64. Il sensus fidei fidelis permette al credente di distinguere anche nella predicazione fra ciò che è fondamentale per la fede cattolica autentica e ciò che, senza essere formalmente contrario, è solo accidentale o anche indifferente in relazione all’essenza della fede. Ad esempio, in virtù del lorosensus fidei, i singoli credenti possono relativizzare certe forme particolari di devozione mariana nel nome stesso della propria adesione al culto autentico della vergine Maria. Possono anche prendere le distanze da una predicazione che confonde indebitamente la fede cristiana a scelte politiche particolari. Mantenendo lo spirito del credente centrato su ciò che è essenziale alla fede, il sensus fidei fidelis garantisce un’autentica libertà cristiana (cf. Col 2,16-23) e contribuisce alla purificazione della fede.

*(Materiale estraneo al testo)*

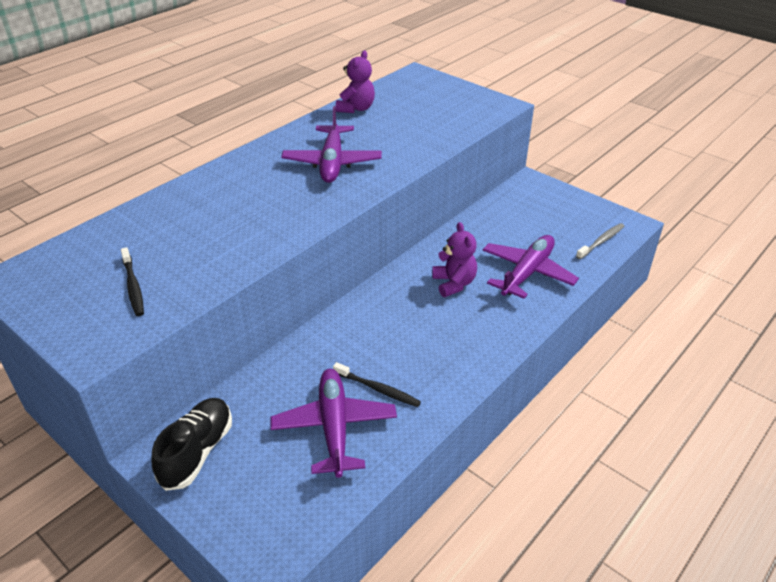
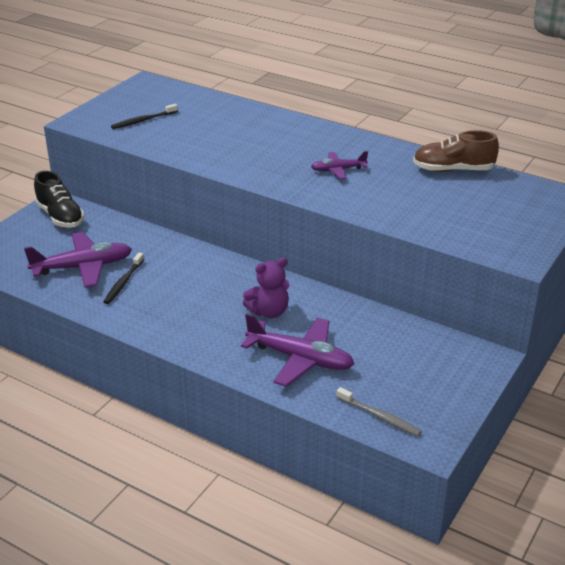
camera: 80 degrees right, 5 degrees down
black shoe [151,398,232,491] -> black shoe turned 45 degrees clockwise [34,171,84,228]
purple plane [281,106,382,183] -> purple plane [311,151,368,179], size x0.56
purple teddy bear [336,50,375,113] -> brown shoe [413,130,499,172]

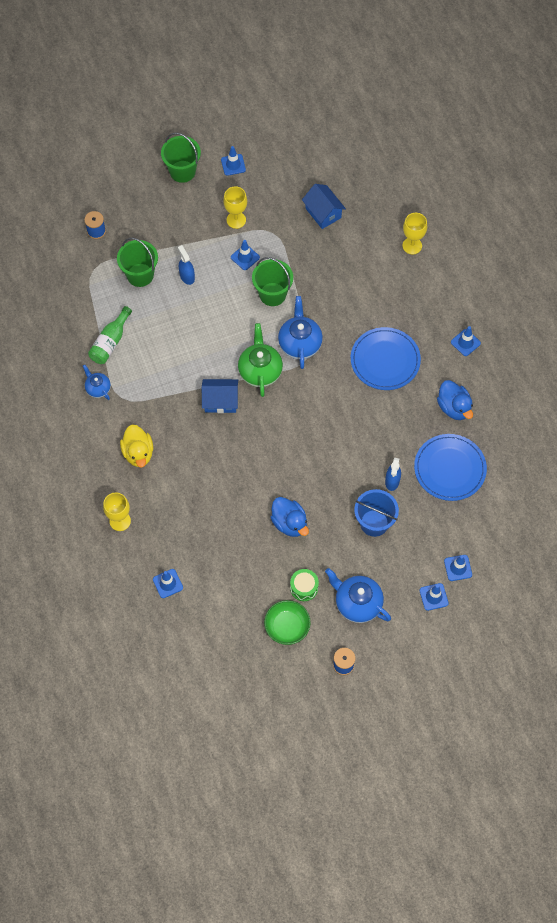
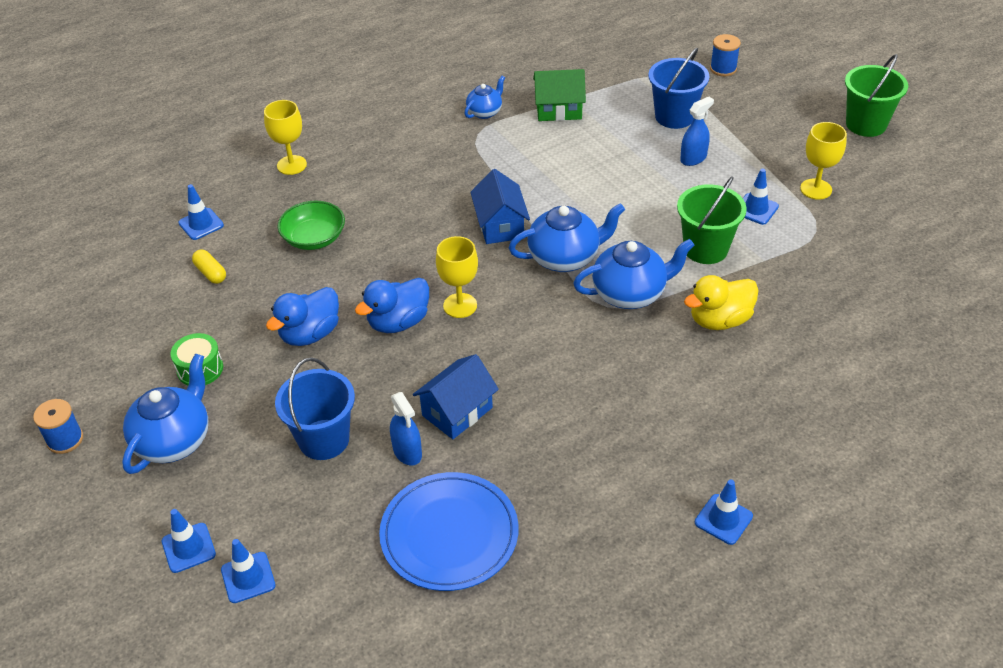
camera: 80 degrees right, 20 degrees down
green bottle [88,306,132,364] -> green house [533,69,586,121]
green bucket [117,237,158,287] -> blue bucket [648,48,710,129]
yellow duck [120,424,153,467] -> yellow duck moved to [684,275,759,330]
blue traffic cone [221,146,246,176] -> none
green teapot [238,323,283,397] -> blue teapot [509,203,625,272]
green bowl [264,600,311,645] -> green bowl moved to [277,201,345,250]
blue house [302,184,346,229] -> blue house moved to [413,354,499,439]
blue plate [351,327,421,390] -> none
blue spray bottle [385,458,401,491] -> blue spray bottle turned 120 degrees counterclockwise [390,392,422,466]
yellow goblet [402,213,427,254] -> yellow goblet moved to [436,236,478,318]
blue duck [437,380,473,420] -> blue duck moved to [355,278,429,333]
none -> yellow capsule [192,249,226,284]

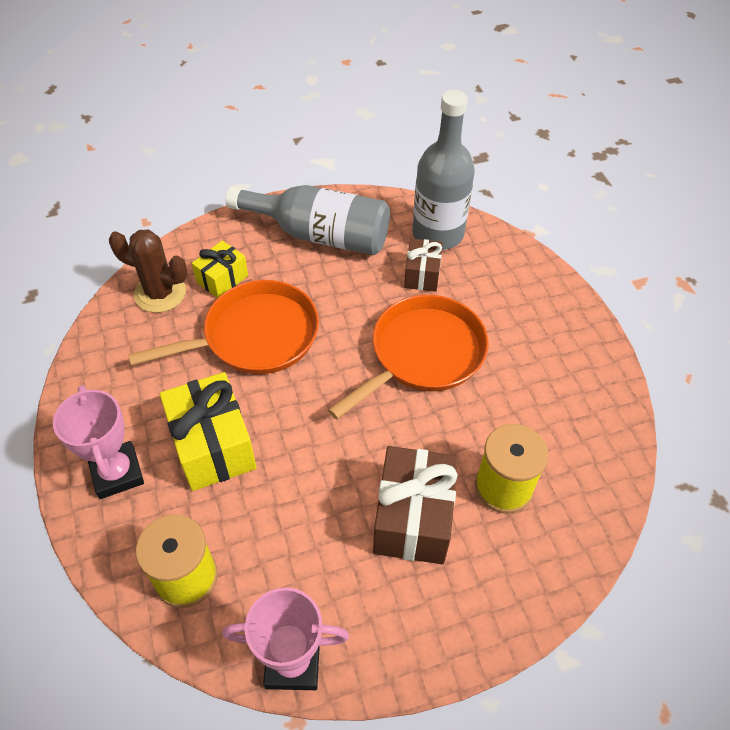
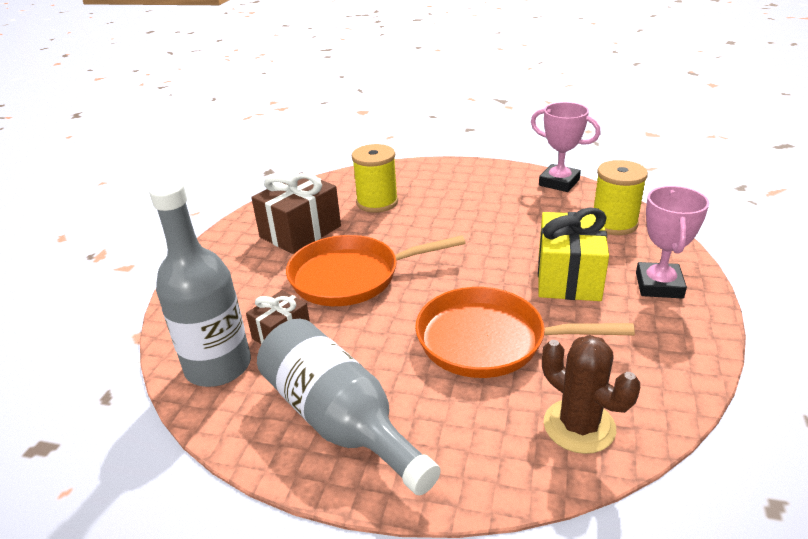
camera: 145 degrees left, 20 degrees down
yellow gift [192,240,248,298] -> none
brown gift [373,446,458,564] -> brown gift moved to [251,172,341,254]

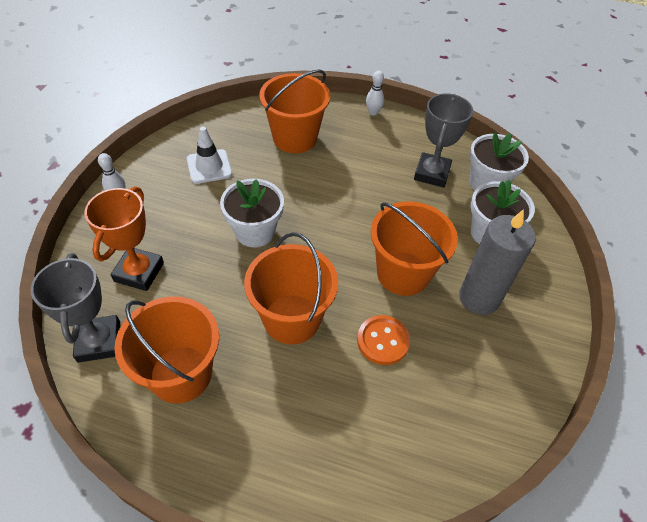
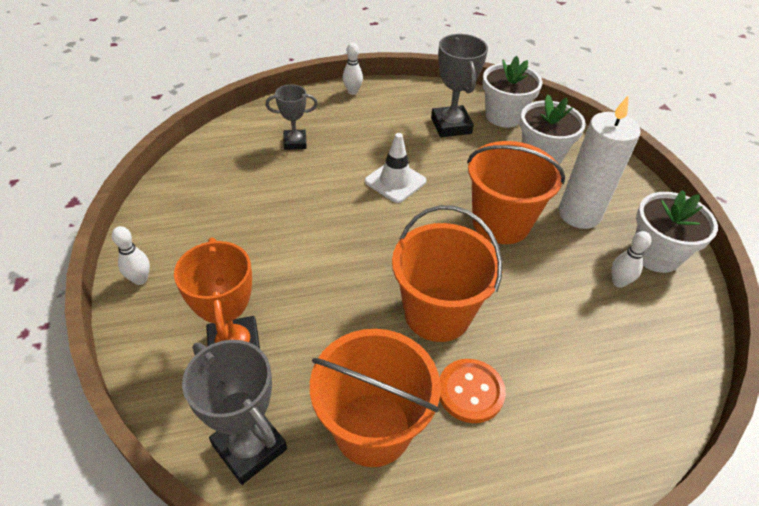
camera: 30 degrees left, 5 degrees down
white traffic cone [187,127,232,184] -> white traffic cone moved to [365,133,426,203]
white flower pot [220,179,284,247] -> white flower pot moved to [635,190,718,273]
orange bucket [259,69,330,153] -> grey trophy [265,85,318,150]
orange button [357,315,410,365] -> orange button moved to [439,359,506,423]
grey candle [459,209,536,315] -> white candle [559,96,641,229]
none -> white bowling pin [611,231,651,288]

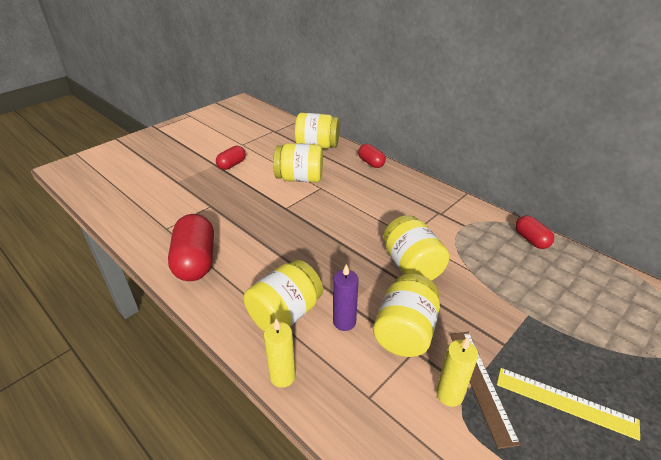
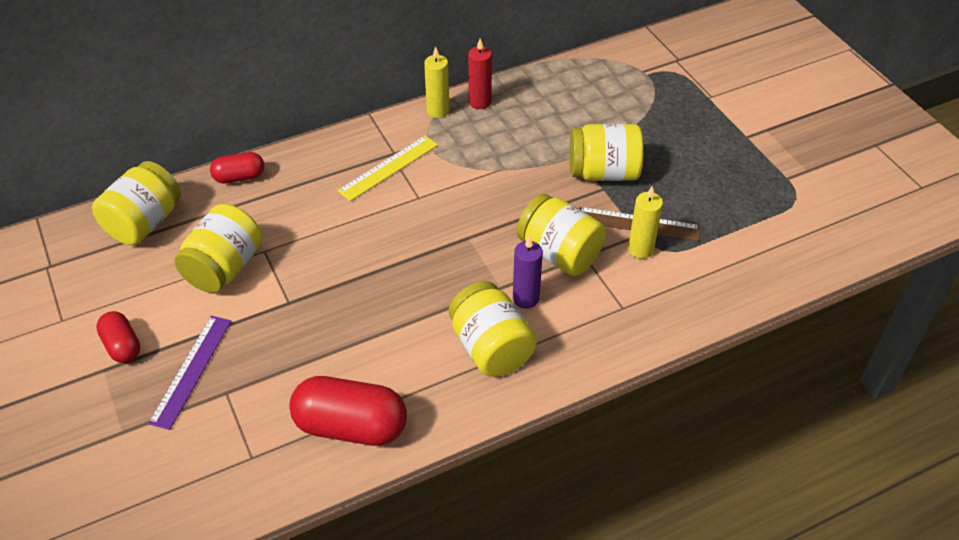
camera: 70 degrees left, 10 degrees up
yellow candle [264,319,296,388] -> yellow candle moved to [424,46,449,118]
yellow jar [383,215,449,281] -> yellow jar moved to [570,124,644,181]
yellow ruler [497,368,640,441] -> yellow ruler moved to [337,135,438,201]
red capsule [515,215,554,249] -> red candle [468,39,492,109]
none -> purple ruler [148,316,231,430]

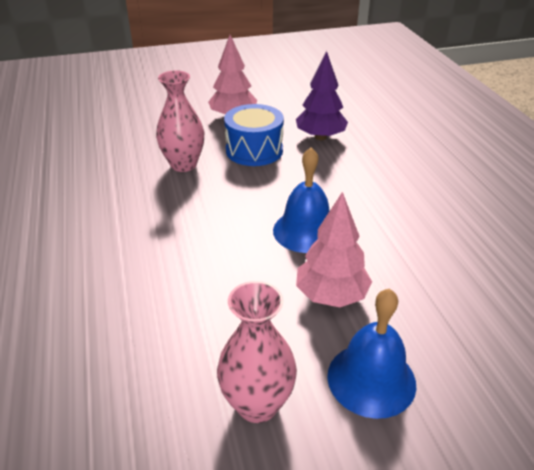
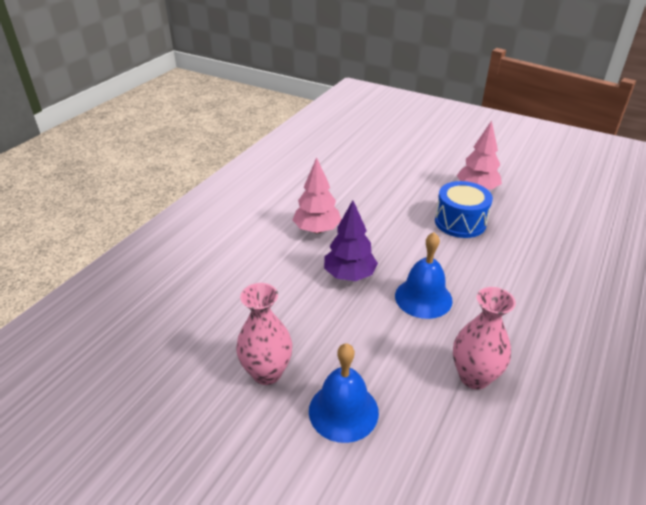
camera: 45 degrees right, 0 degrees up
pink vase [156,70,204,172] -> pink vase moved to [453,287,516,389]
purple tree [296,51,348,140] -> purple tree moved to [324,200,378,281]
pink tree [296,192,372,307] -> pink tree moved to [293,157,341,233]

65. Grazie al sensus fidei fidelis, e col sostegno della prudenza soprannaturale donata dallo Spirito, il credente è in grado di percepire, all’interno dei nuovi contesti storici e culturali, quali possono essere i mezzi più adatti a rendere una testimonianza autentica alla verità di Gesù Cristo e di conformarvi le proprie azioni. Il sensus fidei fidelis riveste così una dimensione prospettica nella misura in cui, fondandosi sulla fede già vissuta, permette al credente di anticipare uno sviluppo o un’esplicitazione di una data prassi cristiana. In forza del legame reciproco fra la pratica della fede e l’intelligenza del suo contenuto, il sensus fidei fidelis contribuisce affinché emergano e siano illuminati determinati aspetti della fede cattolica che prima erano solo impliciti; e in forza del reciproco legame fra il sensus fidei del credente e il sensus fidei della Chiesa in quanto tale, ovvero il sensus fidei fidelium, tali sviluppi non sono mai soltanto privati, ma sempre di natura ecclesiale. I fedeli sono continuamente in relazione gli uni con gli altri, come pure con il magistero e con i teologi, nella comunione ecclesiale.